The Seattle Times is still challenging parts of the biography of Reys, and writes the following:
- Both documents state that he “attended the University of Washington and majored in finance.” According to university records, however, he enrolled in autumn 1965 and withdrew within weeks; he did not receive any credits toward a degree. Asked about the discrepancy, Reys said in an e-mail that he attended some night-school business classes at the university and was forced to withdraw from the full-time program due to financial hardship. He said he later enrolled at Auerswald’s Business University, a one-time Seattle business college.
- Both documents say Reys received a “CPA designate,” and until late last week the Web site said he was a past member of the Washington Society of Certified Public Accountants. But the Washington state Board of Accountancy says he is not registered as a certified public accountant, nor does it have any record that Reys took the CPA test in the state. Reys said that in 1967 he passed the test on his second try after enrolling in a CPA coaching course at Auerswald’s, and became a member of the Washington Society of CPAs until 1969. He added that he never claimed to be “a practicing CPA.” Reys’ membership in the association couldn’t be verified because the association’s records, unlike the Board of Accountancy’s, do not extend back to the 1960s.

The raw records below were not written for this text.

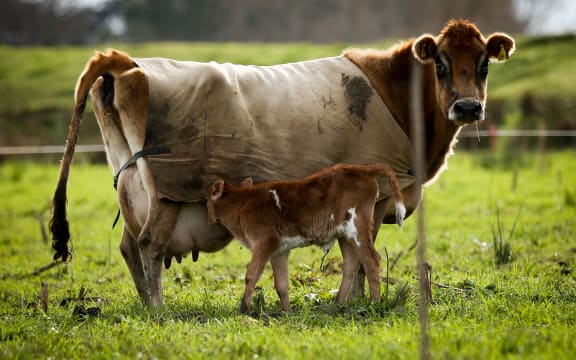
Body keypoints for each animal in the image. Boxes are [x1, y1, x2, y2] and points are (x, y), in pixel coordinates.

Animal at [207, 163, 404, 312]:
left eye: (207, 200)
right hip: (345, 235)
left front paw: (243, 308)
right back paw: (338, 304)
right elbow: (281, 283)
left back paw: (374, 303)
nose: (208, 216)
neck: (242, 203)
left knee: (372, 260)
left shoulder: (264, 241)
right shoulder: (279, 250)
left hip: (358, 227)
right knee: (351, 264)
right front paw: (287, 311)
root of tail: (362, 169)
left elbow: (251, 275)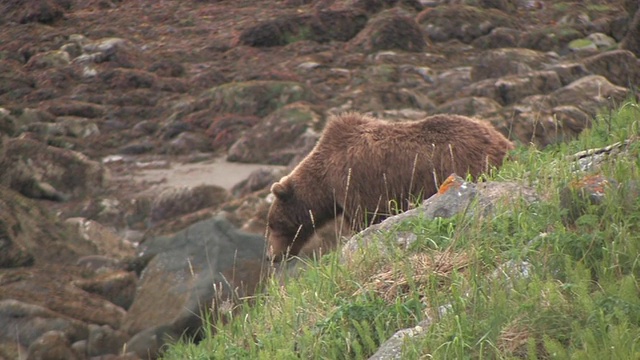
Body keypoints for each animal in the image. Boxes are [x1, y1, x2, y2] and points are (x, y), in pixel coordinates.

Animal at [264, 112, 516, 258]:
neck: (325, 183)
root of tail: (504, 141)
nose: (271, 255)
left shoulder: (357, 184)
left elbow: (366, 219)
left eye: (273, 224)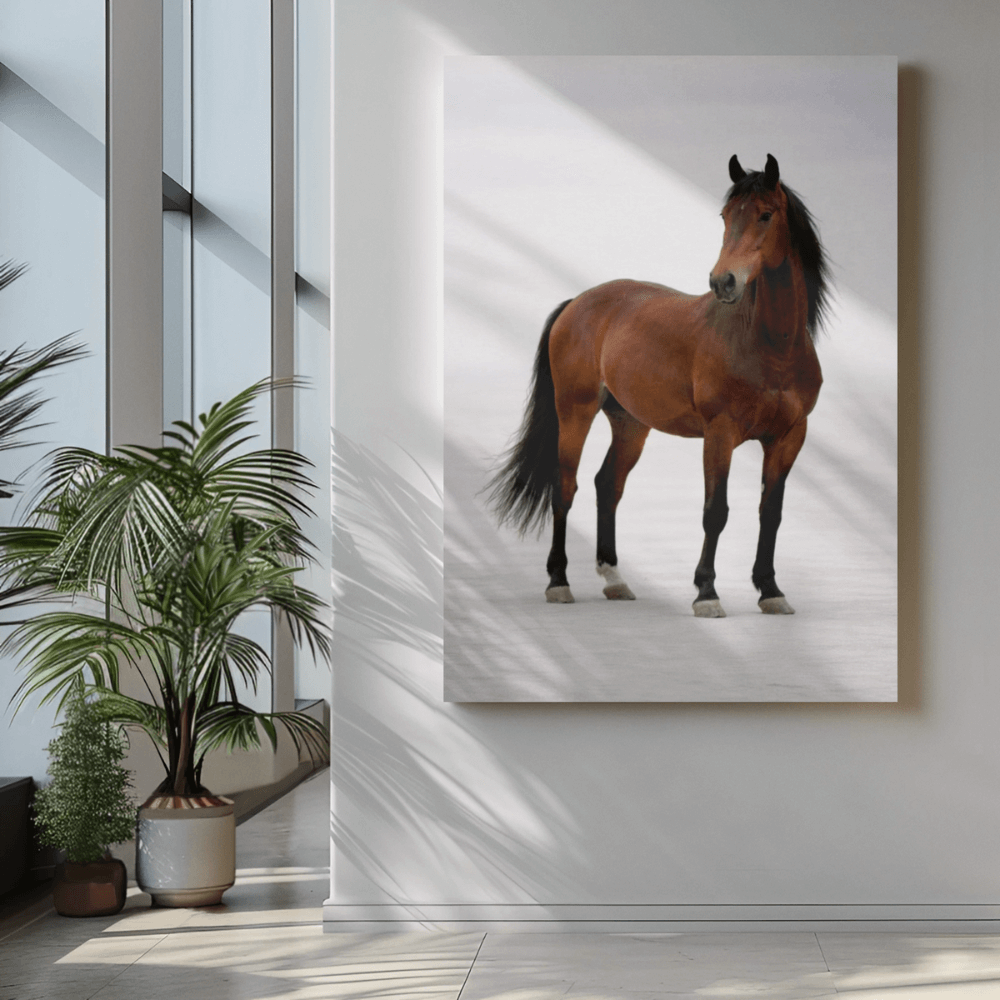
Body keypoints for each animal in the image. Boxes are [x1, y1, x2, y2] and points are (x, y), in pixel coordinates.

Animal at [486, 154, 829, 617]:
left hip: (631, 424)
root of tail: (577, 303)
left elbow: (770, 513)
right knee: (566, 487)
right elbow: (715, 511)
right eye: (725, 216)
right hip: (574, 412)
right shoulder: (720, 434)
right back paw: (558, 582)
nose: (722, 282)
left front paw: (771, 590)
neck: (770, 348)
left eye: (765, 215)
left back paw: (615, 580)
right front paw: (706, 593)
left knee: (607, 485)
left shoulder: (789, 437)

The Seattle Times also printed the following:
The background of executives plays an outsized role in biotech companies’s bid to attract investors, said Paul Latta, a Seattle-based analyst with McAdams Wright Ragen.
“If you can bring management to the table who has a track record of getting drugs through the process, it automatically brings credibility,” he said.
This might explain the wording in the original bio, which claimed that Reys quickly brought a product to human trials. The company he worked for, Cennapharm, claims in court documents that the company’s products were never tested on humans.